We were, my siblings and I, raised Roman Catholic, and some of us still are, though not me. A few are Buddhist, some agnostic, others…well, I’m not quite sure. And we are, I would have to say, a rather intelligent bunch. So why is it that we all haven’t come to the same conclusion about God? Why isn’t what appears so obviously true to me not accepted by each one of those other smart people as true?

I suppose that comes off as sounding a bit arrogant. I will confess to some occasional arrogance…God is working in me on that. But being fully convinced of the truth of biblical Christianity, this is genuine concern and frustration, not arrogance. Concern, because truth matters, and the truth is that our sin has put us in need of a rescuer, and many in my family are ignoring or rejecting the only one available. Frustration, because the truth can be known, but they seem content to build their belief systems around preferences and proclivities.

For a good many of us, what we believe is based largely on what personally appeals to us, for whatever reason. I have made this claim before regarding most atheists…that their rejection of God is not because there is no evidence of his existence, but rather because they do not want to be accountable to anyone. I believe it holds true also for many who accept, or at least allow for, the existence of the spiritual. A plea to the facts is overshadowed by a prioritizing of one’s feelings.

So, for instance, if we are passionately opposed to war, we might gravitate towards Buddhism. If we just can’t reconcile a good God with the doctrine of Hell, we might embrace universalism. And if we admire and respect leaders or clergy from a particular denomination, especially if it’s the one we were raised in, we are inclined to believe that they know what they’re talking about.
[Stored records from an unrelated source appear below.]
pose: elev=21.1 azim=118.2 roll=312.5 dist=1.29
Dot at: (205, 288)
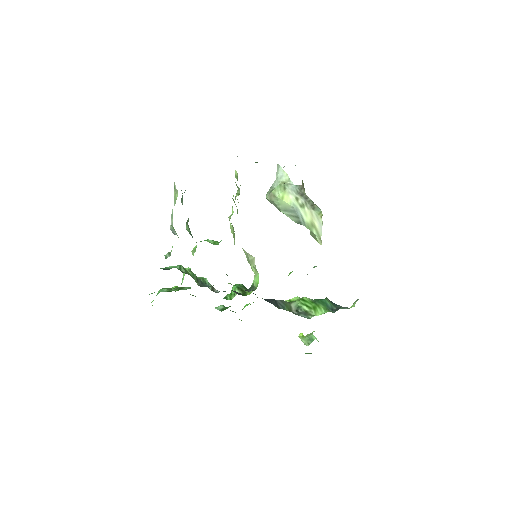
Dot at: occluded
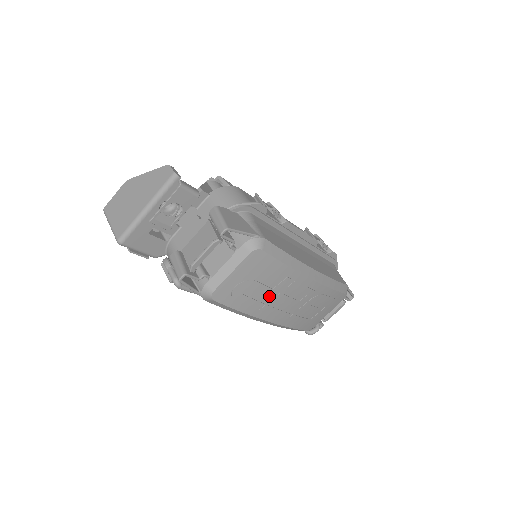
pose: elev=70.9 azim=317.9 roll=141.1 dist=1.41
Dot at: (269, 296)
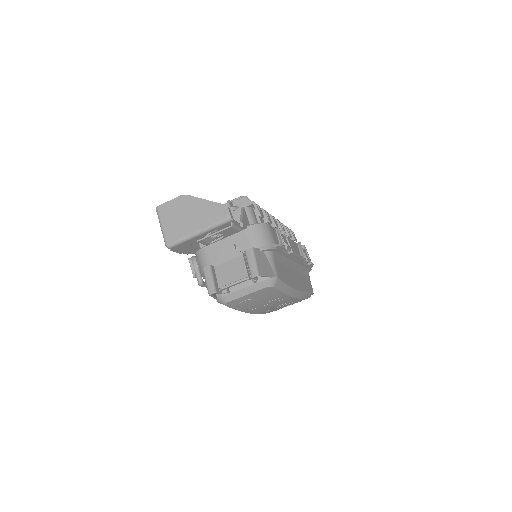
Dot at: (262, 305)
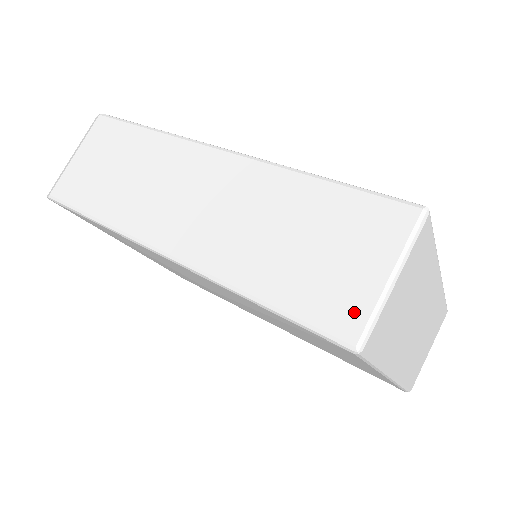
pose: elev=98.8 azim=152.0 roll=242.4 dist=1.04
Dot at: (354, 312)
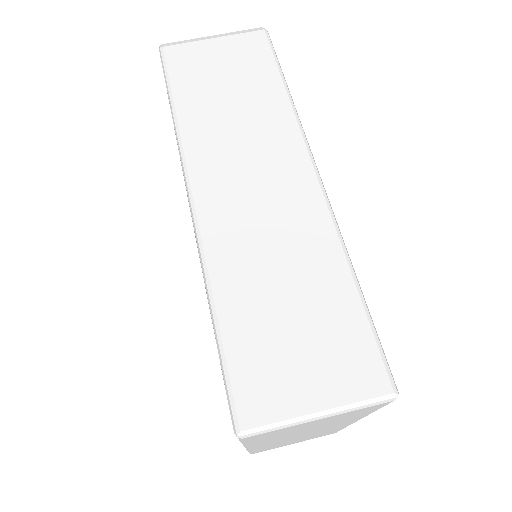
Dot at: (267, 406)
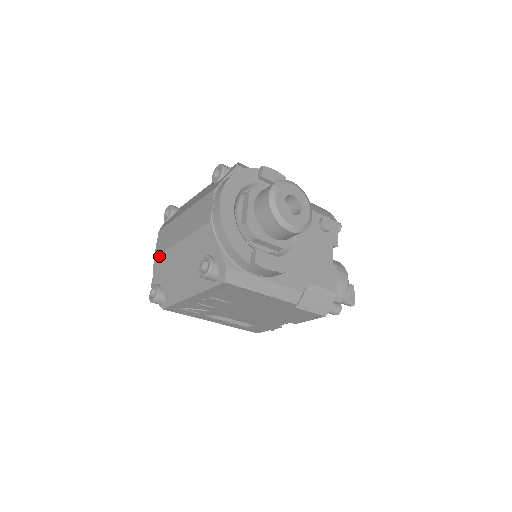
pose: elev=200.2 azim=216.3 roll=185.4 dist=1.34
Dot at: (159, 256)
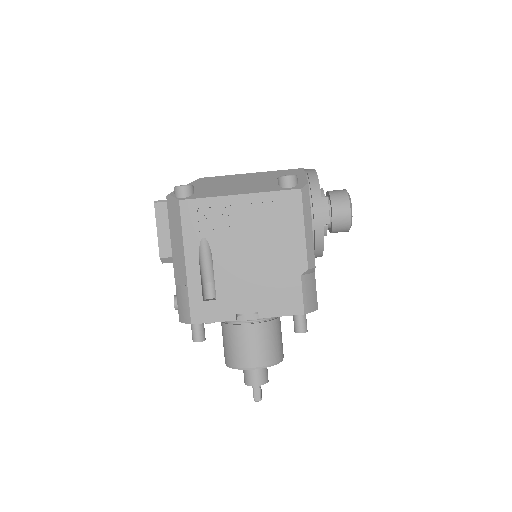
Dot at: (212, 177)
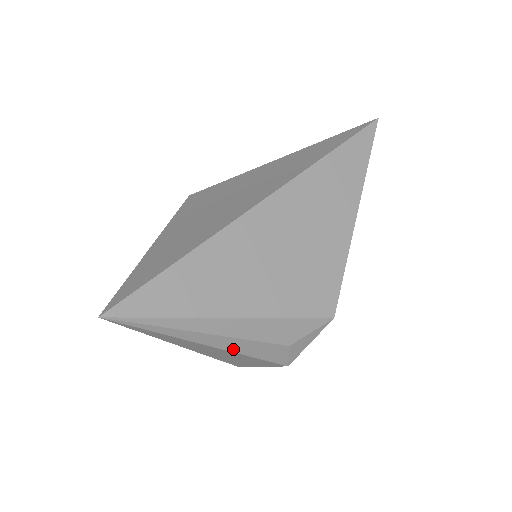
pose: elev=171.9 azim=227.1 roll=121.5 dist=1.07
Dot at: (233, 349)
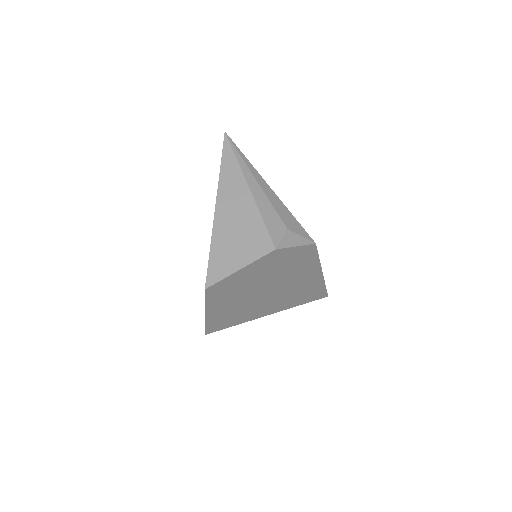
Dot at: (258, 202)
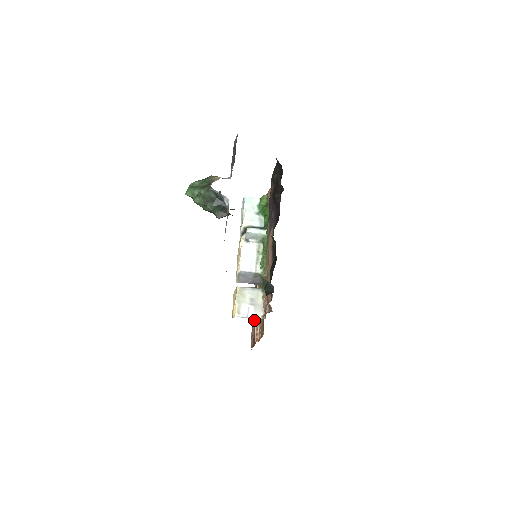
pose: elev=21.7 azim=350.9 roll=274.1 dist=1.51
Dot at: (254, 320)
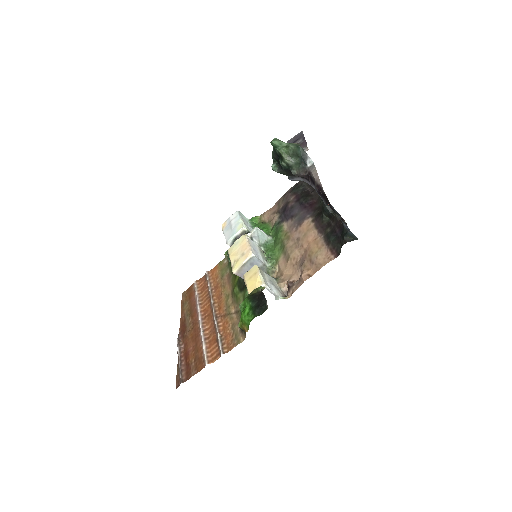
Dot at: (251, 313)
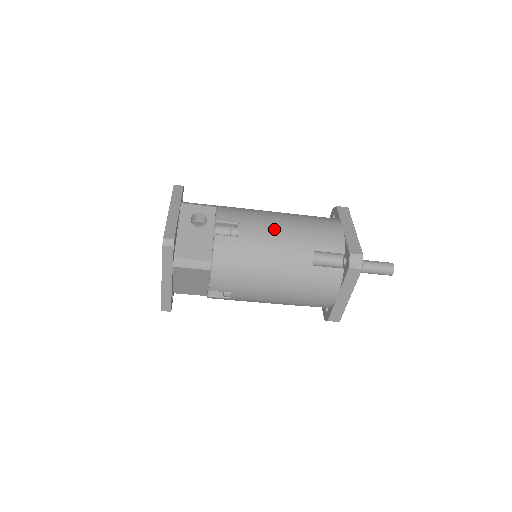
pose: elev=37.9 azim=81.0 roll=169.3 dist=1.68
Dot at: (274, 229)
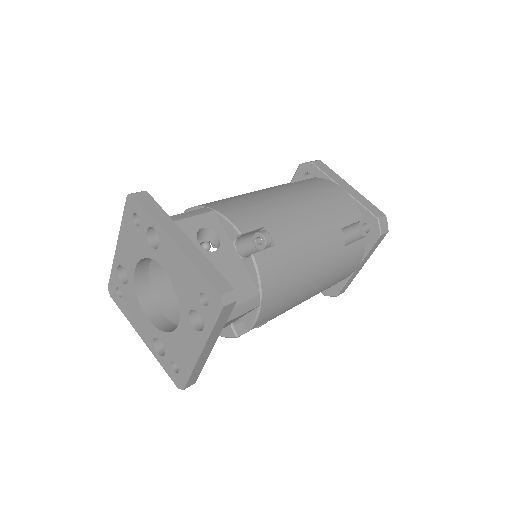
Dot at: (299, 217)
But how many of us seriously investigate the truth claims of the faith or worldview we espouse?

If God is real, and our spirits eternal, what we believe is more than a spiritual discipline or a means of affiliation, like political or social beliefs. Because it has eternal consequences, it must be based on truth. If it’s not, it may cost us dearly when we no longer have the option of avoiding reality.
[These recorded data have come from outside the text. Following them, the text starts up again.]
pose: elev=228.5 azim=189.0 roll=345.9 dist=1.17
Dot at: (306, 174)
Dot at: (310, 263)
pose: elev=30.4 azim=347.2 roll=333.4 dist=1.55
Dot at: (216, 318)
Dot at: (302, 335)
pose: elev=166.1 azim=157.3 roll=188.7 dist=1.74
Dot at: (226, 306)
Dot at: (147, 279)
I love my family, and pray that each one will come to see the light, as I did many years ago by the grace of God. Those who believe they can see, apart from the light of Christ, are like the Pharisees in this encounter with Jesus from John 9: “Jesus said, ‘For judgment I came into this world, that those who do not see may see, and those who see may become blind.’ Some of the Pharisees near him heard these things, and said to him, ‘Are we also blind?’” 1

I pray that by the time they stand before the Lord they will have acknowledged their own blindness and looked to him for healing. So that they will not hear him say, as he did to the Pharisees, “If you were blind, you would have no guilt; but now that you say, ‘We see,’ your guilt remains.”